Characterising the finalists as beneficiaries of a total fluke would be wrong, though. Inter have played 12 European games this season to reach Istanbul, Roma two more to make it to Budapest; Fiorentina 16 to book their meeting with West Ham. That’s a lot of football, ample opportunity for something to go wrong; and yet they have all creditably avoided self-inflicted fatality.
If we were to trace what the Italian clubs going deep into the European competitions this season have in common, one is they have coaches who have been around for at least a season. Sackings were few and far between in Serie A last summer and continuity has undoubtedly helped these sides, along with experience. People tend to forget that a strong nucleus of these Inter players also reached a Europa League final three years ago at the height of the COVID-19 pandemic.
Then there is Simone Inzaghi’s reputation as a cup specialist. As for Roma, they have taken the momentum of winning the Conference League into this season and Mourinho’s track record in Europe needs no elaboration.
In Fiorentina’s case, Vincenzo Italiano raises the bar every year. He is the brightest coaching prospect to emerge in Italy since Roberto De Zerbi.
Italiano got Trapani promoted from the third to the second division, Spezia up to the top flight for the first time in their history, and now Fiorentina into a Coppa Italia final — which they narrowly lost 2-1 to Inter last night — and the Florence club’s first European final since 1990 in his first season coaching in a UEFA competition.
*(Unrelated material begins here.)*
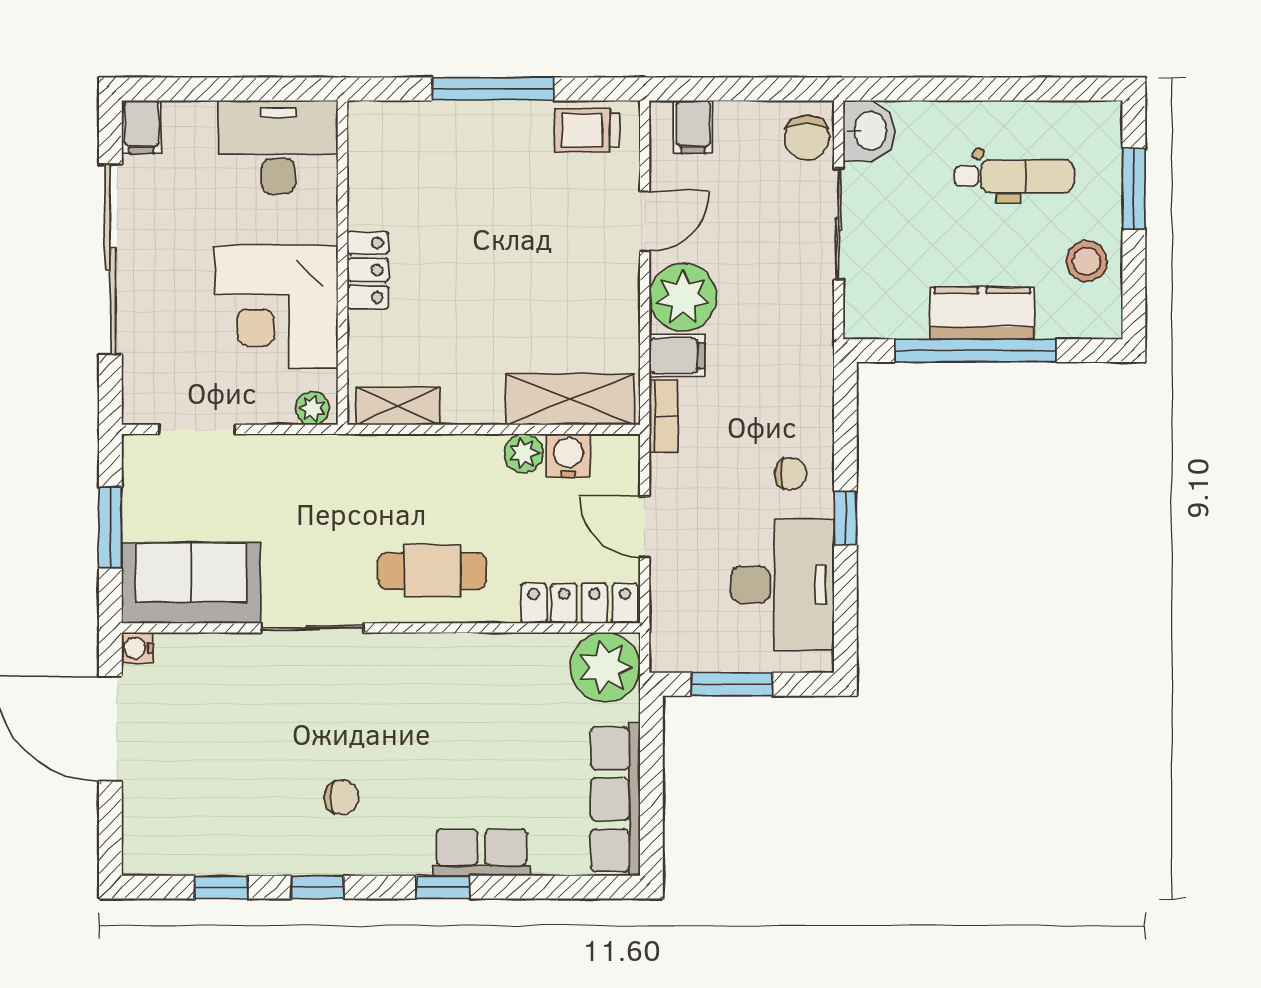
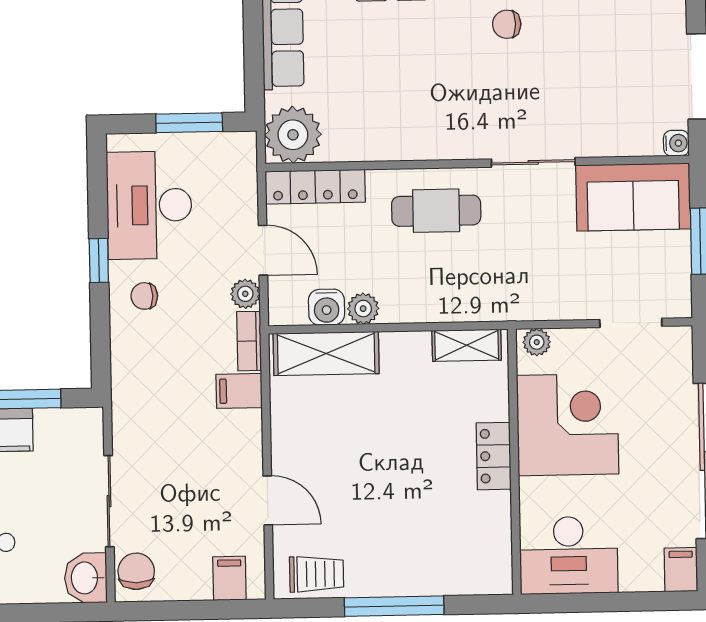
door: (645, 221) -> (268, 500), swing flipped
plant: (683, 297) -> (245, 294), moved, width x0.53, depth x0.53

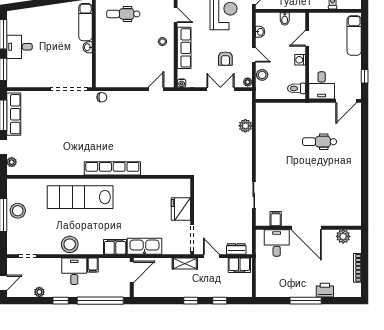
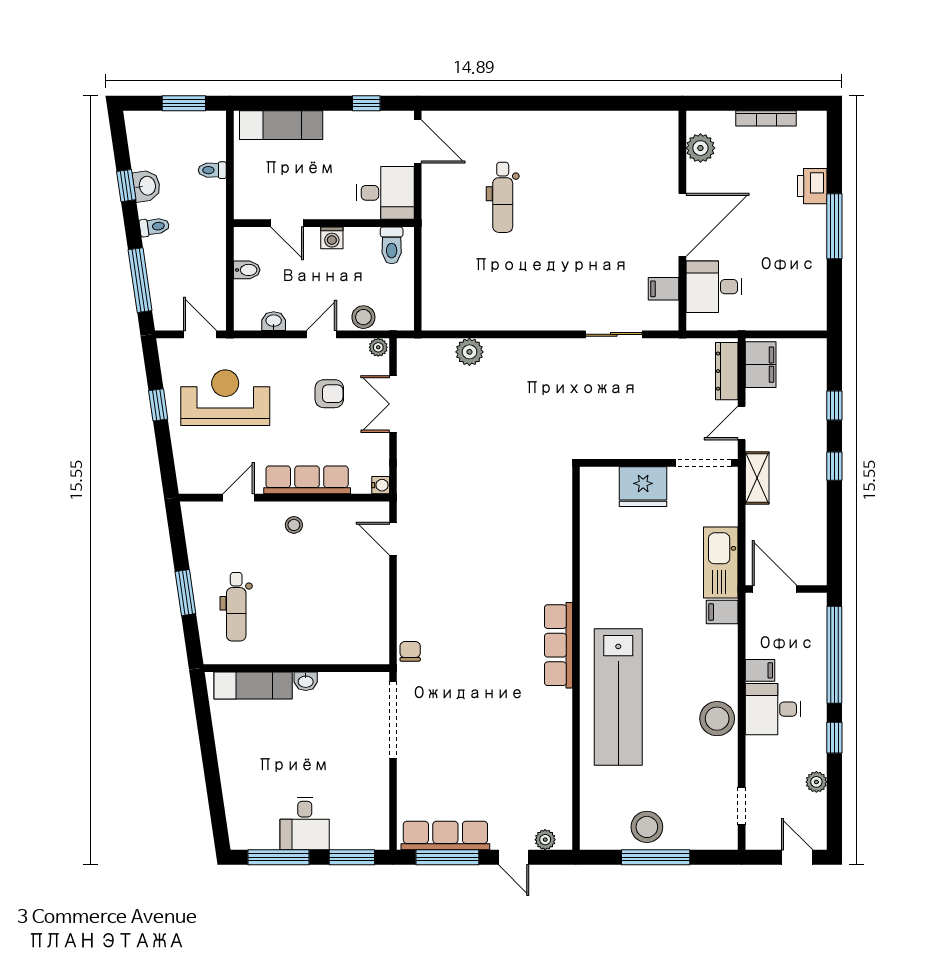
row of seats: (112, 168) -> (558, 645), width x0.73
filing cabinet: (115, 247) -> (722, 612), width x0.50
dresser: (236, 249) -> (727, 371), width x1.44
Also catching the eye is the core of Italian players each finalist leans on.
Inter have a quintet in their starting XI, Roma boast Gianluca Mancini, Lorenzo Pellegrini, Leonardo Spinazzola and — deep breath, Romanisti — Andrea Belotti. Fiorentina are built around Pietro Terracciano, Cristiano Biraghi, Giacomo Bonaventura, Rolando Mandragora and Riccardo Saponara. The bond they share and their attachment to their clubs have made a difference.